* _PROBLEM DESCRIPTION_
Copy the lines below word for word, from the first one up to and including the line with "Reading left to right, extract".
___ STORED DATA
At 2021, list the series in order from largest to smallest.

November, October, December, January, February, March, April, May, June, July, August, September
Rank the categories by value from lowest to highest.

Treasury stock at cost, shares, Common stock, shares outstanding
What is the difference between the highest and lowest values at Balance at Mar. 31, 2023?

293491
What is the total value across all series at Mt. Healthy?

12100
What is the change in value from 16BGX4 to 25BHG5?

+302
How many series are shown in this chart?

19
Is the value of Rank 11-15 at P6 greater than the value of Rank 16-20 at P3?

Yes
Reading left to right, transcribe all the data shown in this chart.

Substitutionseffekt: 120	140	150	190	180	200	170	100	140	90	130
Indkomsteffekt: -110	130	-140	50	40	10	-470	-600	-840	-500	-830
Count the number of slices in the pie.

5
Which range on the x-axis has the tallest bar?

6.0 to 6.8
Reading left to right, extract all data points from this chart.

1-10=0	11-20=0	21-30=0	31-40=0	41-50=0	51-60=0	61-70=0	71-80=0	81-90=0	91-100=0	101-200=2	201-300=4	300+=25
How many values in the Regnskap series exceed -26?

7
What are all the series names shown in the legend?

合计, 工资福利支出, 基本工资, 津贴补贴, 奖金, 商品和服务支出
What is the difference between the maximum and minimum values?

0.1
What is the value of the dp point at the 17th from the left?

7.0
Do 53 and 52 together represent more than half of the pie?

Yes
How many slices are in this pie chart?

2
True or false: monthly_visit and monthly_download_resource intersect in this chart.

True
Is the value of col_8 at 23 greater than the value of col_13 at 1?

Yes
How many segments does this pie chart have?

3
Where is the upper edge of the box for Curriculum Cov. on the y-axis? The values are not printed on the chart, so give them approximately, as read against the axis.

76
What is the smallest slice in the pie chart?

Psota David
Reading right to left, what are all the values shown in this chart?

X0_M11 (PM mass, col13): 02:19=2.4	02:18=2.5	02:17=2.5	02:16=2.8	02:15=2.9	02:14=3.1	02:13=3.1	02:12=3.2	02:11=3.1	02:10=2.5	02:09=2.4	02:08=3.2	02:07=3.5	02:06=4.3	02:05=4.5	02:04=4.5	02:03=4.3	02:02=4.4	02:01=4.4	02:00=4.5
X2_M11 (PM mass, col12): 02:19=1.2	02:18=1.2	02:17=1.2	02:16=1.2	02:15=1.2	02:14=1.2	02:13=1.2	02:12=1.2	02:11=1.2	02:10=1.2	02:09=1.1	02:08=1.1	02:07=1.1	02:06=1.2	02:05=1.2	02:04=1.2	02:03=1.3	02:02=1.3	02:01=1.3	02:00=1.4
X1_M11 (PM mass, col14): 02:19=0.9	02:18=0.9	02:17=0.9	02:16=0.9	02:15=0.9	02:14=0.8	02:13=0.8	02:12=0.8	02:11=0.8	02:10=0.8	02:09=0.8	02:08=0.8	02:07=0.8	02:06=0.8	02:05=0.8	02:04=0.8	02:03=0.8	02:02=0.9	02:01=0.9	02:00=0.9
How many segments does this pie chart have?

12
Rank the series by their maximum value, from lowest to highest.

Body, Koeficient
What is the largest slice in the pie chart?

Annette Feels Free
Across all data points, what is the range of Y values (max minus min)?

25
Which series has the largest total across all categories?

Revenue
______
* _SOLUTION_
At 2021, list the series in order from largest to smallest.

November, October, December, January, February, March, April, May, June, July, August, September
Rank the categories by value from lowest to highest.

Treasury stock at cost, shares, Common stock, shares outstanding
What is the difference between the highest and lowest values at Balance at Mar. 31, 2023?

293491
What is the total value across all series at Mt. Healthy?

12100
What is the change in value from 16BGX4 to 25BHG5?

+302
How many series are shown in this chart?

19
Is the value of Rank 11-15 at P6 greater than the value of Rank 16-20 at P3?

Yes
Reading left to right, transcribe all the data shown in this chart.

Substitutionseffekt: 120	140	150	190	180	200	170	100	140	90	130
Indkomsteffekt: -110	130	-140	50	40	10	-470	-600	-840	-500	-830
Count the number of slices in the pie.

5
Which range on the x-axis has the tallest bar?

6.0 to 6.8
Reading left to right, extract all data points from this chart.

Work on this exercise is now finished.